• [YOUR TASK]: Pictures stay out of the copy. Transcribe exactly, and only, the line with "T4112: none -> present" through the last line of the entries below.

• [RECORDS FOR THIS EXERCISE]:
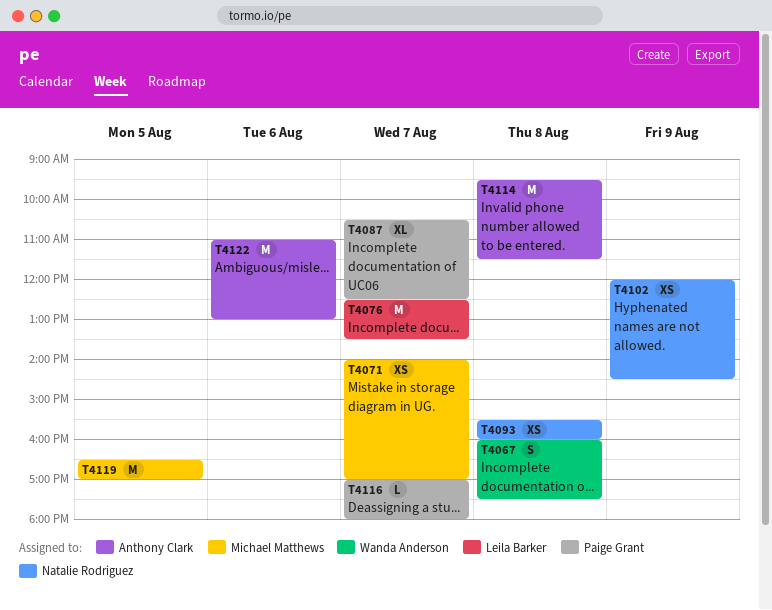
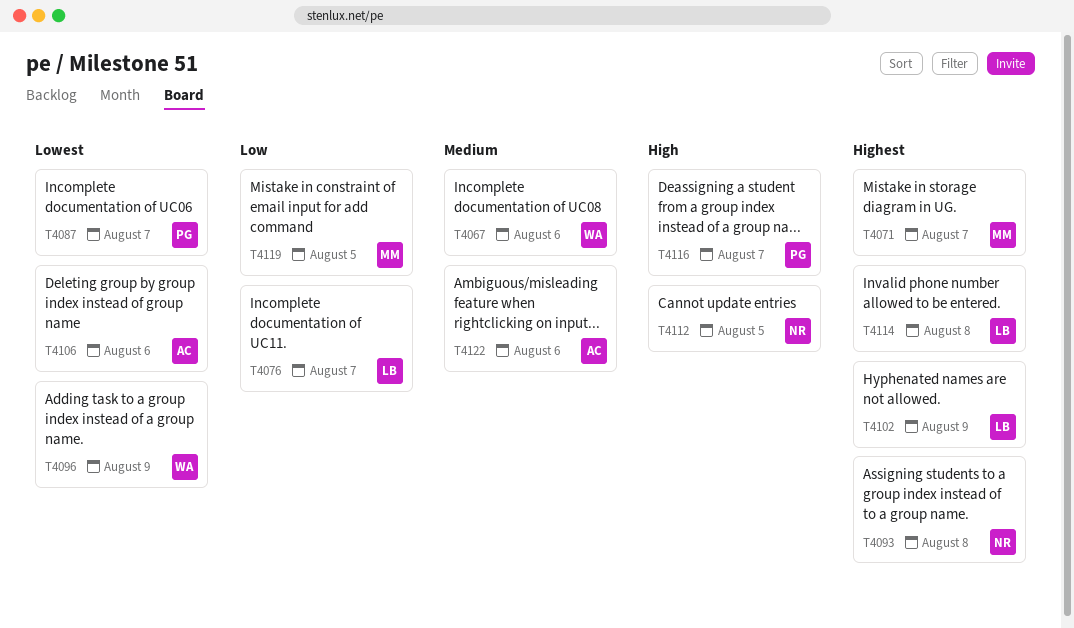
T4067, day: Aug 8 -> Aug 6
T4096: none -> present
T4102, owner: Natalie Rodriguez -> Leila Barker
T4106: none -> present
T4112: none -> present
T4114, owner: Anthony Clark -> Leila Barker

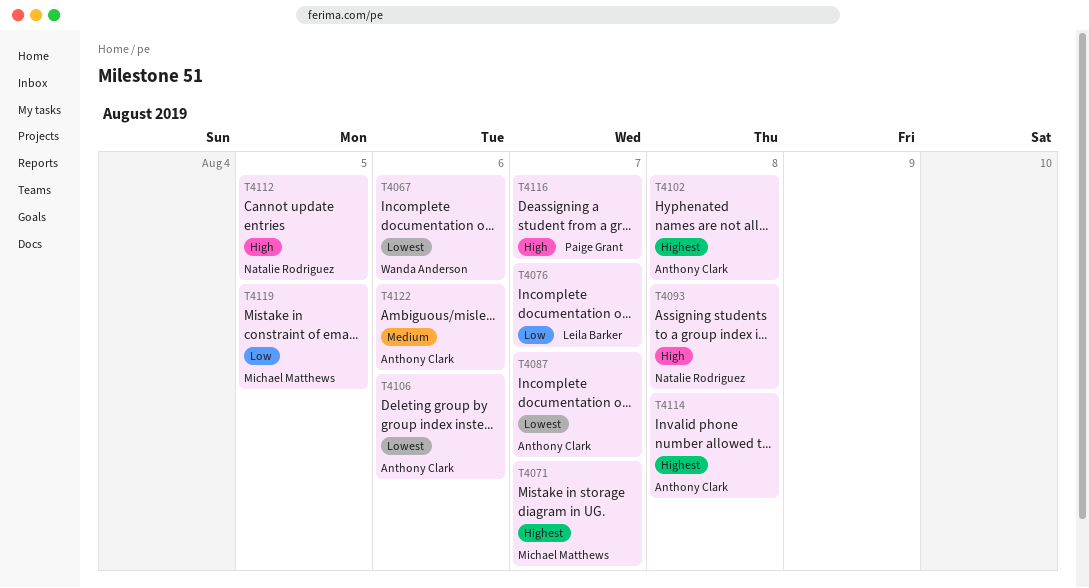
T4067, priority: Medium -> Lowest
T4087, owner: Paige Grant -> Anthony Clark
T4093, priority: Highest -> High
T4096: present -> none
T4102, owner: Leila Barker -> Anthony Clark
T4102, day: Aug 9 -> Aug 8
T4114, owner: Leila Barker -> Anthony Clark

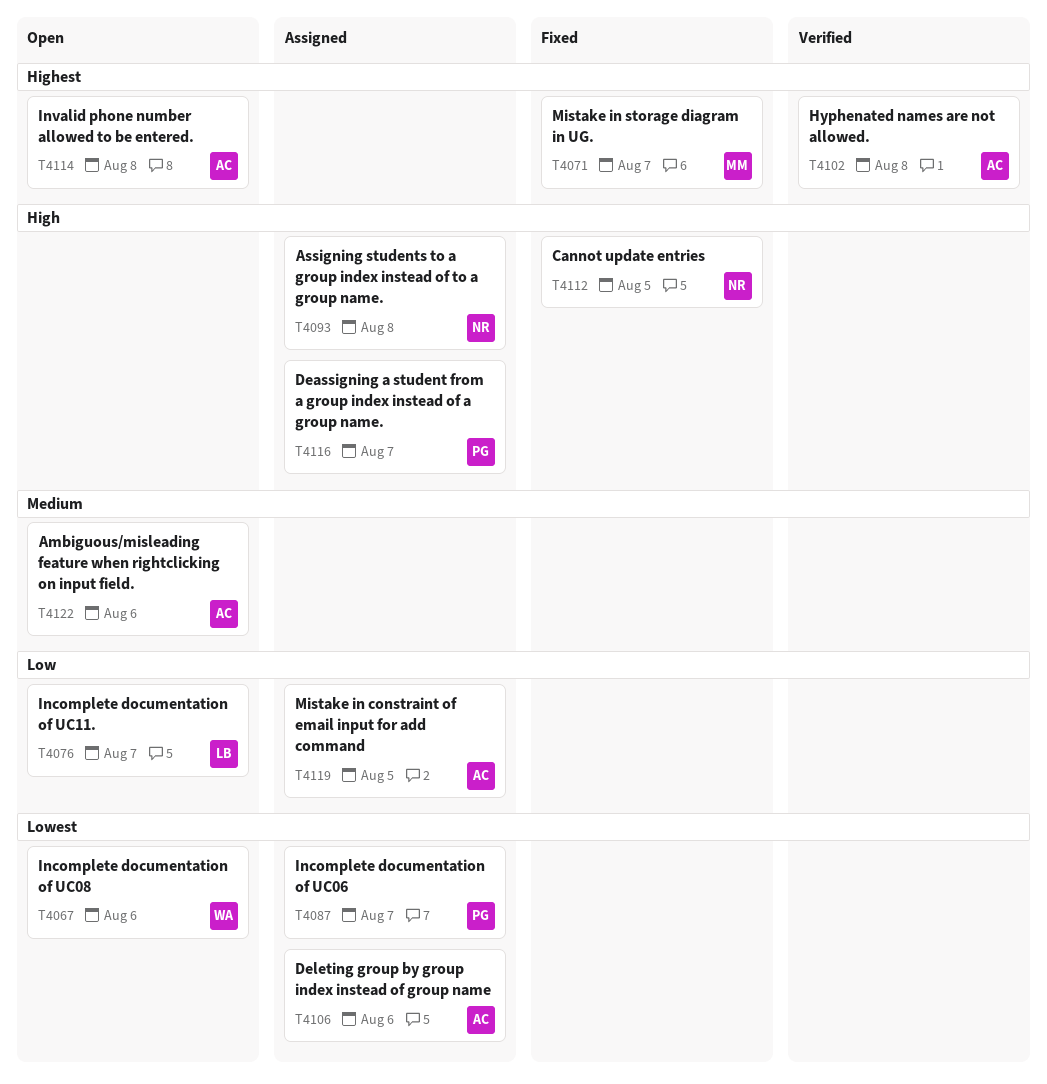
T4087, owner: Anthony Clark -> Paige Grant
T4119, owner: Michael Matthews -> Anthony Clark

• [SOLUTION]:
T4112: none -> present
T4114, owner: Anthony Clark -> Leila Barker

T4067, priority: Medium -> Lowest
T4087, owner: Paige Grant -> Anthony Clark
T4093, priority: Highest -> High
T4096: present -> none
T4102, owner: Leila Barker -> Anthony Clark
T4102, day: Aug 9 -> Aug 8
T4114, owner: Leila Barker -> Anthony Clark

T4087, owner: Anthony Clark -> Paige Grant
T4119, owner: Michael Matthews -> Anthony Clark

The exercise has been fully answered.